Feel Your Way to Better Sports Technique

athlete pain free athlete self the pain free athlete training Mar 14, 2013

"Human beings are the only species of life which has the capability of interfering with its own growth. The human being tends to block this natural process by doubting his potential. He believes that if he can't do something right away it's because the potential isn't there."
-Fritz Perls, father of Gestalt therapy

In other words, the abilities you need to excel in sports are already inside you waiting to emerge. Frustration in learning a correct golf swing or any another other sports technique comes from the idea that you have to acquire skills from somewhere outside yourself to succeed. The job of your instructor then, is to help you discover your natural talent. 

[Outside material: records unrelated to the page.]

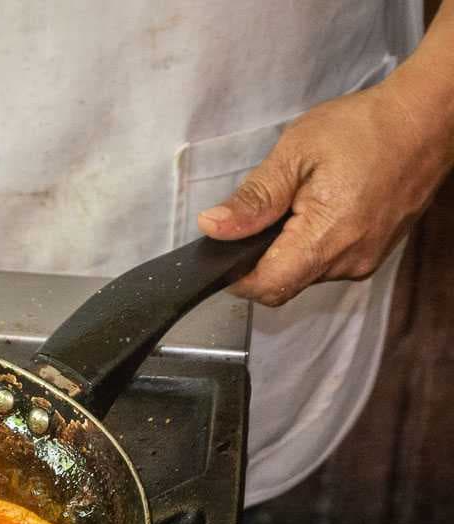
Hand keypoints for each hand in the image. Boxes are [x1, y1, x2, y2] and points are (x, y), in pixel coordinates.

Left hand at [196, 74, 453, 306]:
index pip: (267, 286)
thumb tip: (213, 228)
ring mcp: (365, 261)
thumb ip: (253, 199)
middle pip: (283, 283)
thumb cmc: (363, 128)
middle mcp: (349, 262)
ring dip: (286, 250)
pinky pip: (328, 263)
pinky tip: (315, 211)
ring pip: (304, 274)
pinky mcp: (375, 254)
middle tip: (260, 214)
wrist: (427, 119)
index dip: (236, 277)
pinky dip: (310, 245)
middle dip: (259, 259)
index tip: (223, 250)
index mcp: (327, 239)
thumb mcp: (295, 153)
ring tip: (293, 205)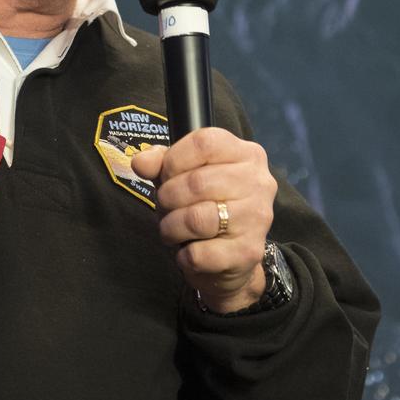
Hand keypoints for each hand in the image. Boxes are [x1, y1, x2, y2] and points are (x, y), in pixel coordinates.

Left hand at [131, 127, 277, 312]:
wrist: (234, 256)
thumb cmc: (208, 205)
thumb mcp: (184, 176)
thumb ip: (161, 163)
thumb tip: (140, 162)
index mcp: (248, 154)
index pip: (205, 143)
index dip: (174, 159)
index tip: (166, 176)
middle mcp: (259, 182)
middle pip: (197, 182)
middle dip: (167, 198)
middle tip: (166, 208)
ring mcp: (258, 218)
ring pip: (196, 219)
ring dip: (171, 228)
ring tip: (172, 230)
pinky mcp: (248, 252)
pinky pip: (199, 253)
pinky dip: (183, 255)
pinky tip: (188, 251)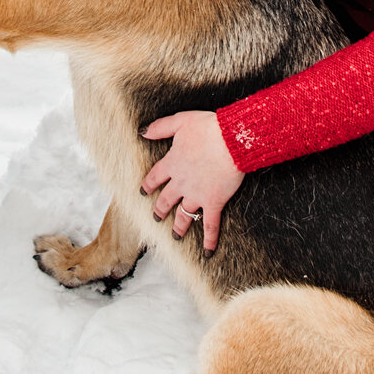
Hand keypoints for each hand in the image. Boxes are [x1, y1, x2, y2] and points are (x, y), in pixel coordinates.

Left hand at [141, 110, 243, 253]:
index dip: (148, 185)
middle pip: (166, 200)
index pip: (155, 178)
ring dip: (179, 226)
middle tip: (156, 217)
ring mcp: (196, 195)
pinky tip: (207, 252)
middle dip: (160, 210)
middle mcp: (181, 183)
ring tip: (175, 235)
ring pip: (184, 215)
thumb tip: (142, 132)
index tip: (143, 191)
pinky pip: (210, 225)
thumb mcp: (180, 121)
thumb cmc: (208, 128)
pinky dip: (209, 240)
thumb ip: (160, 128)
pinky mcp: (214, 202)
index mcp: (172, 163)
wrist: (231, 139)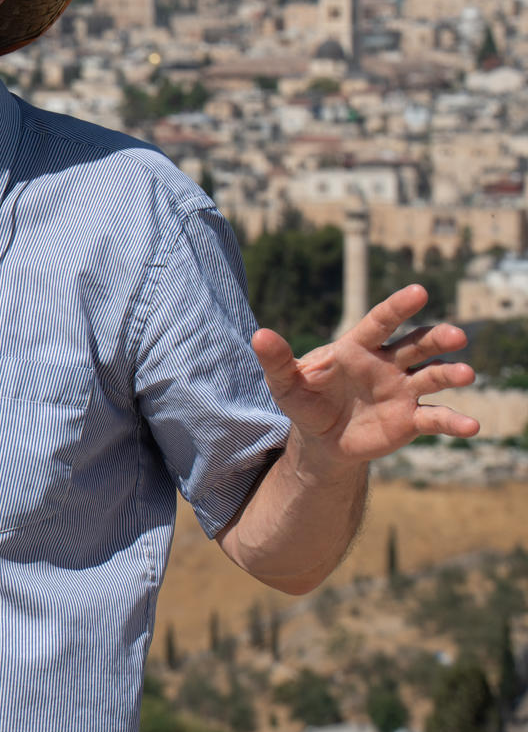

This innate ability of the human body to perform complex sports movements is what Tim Gallwey refers to as Self 2. In his book, Inner Skiing, he introduces the concepts of Self 2, the feeling body, and Self 1, the thinking brain. In order to reach our full potential we need to be able to quiet the commands of Self 1 - bend your knees, relax your upper body, you can't make that turn - and learn to trust Self 2.

"The main obstacle of the Inner Game is to free ourselves of whatever inner obstacles prevent Self 2's fullest expression and development."

These self imposed obstacles that only us humans possess are our limited and distorted self-beliefs about what we can do and achieve. Does a bird doubt it's ability to fly? Likewise, do you doubt your ability to ski, golf, bike, climb, run?

Inner Game Principles for Learning

  • Learn through discovery and experience, not ideas and concepts. Don't think about it, get out and do it!
  • Free your body to move and feel without concern for judgment or doing the skill "correct" or "the right way".
  • Self 2 needs sensory feedback to make refinements for improvement. "The quality of learning is directly proportional to the quality of feedback one receives from experience."
  • "Increase your awareness...awareness alone can bring about changes in technique."
  • Acquire new skills like a child - holistically. Observe the whole picture noticing not only the images but the feelings of the movement as you watch.

"Once we understand that it is the mind - Self 1 and its collections of self-concepts, doubts and fears accumulated over a lifetime which cause breakdowns and prevent optimal skiing, we can stop blaming our equipment, other people, snow conditions and moguls. When Self 1 is in a quiet state, our awareness increases and we discover Self 2, that part of us that can respond to any situation instantaneously with its fullest capabilities."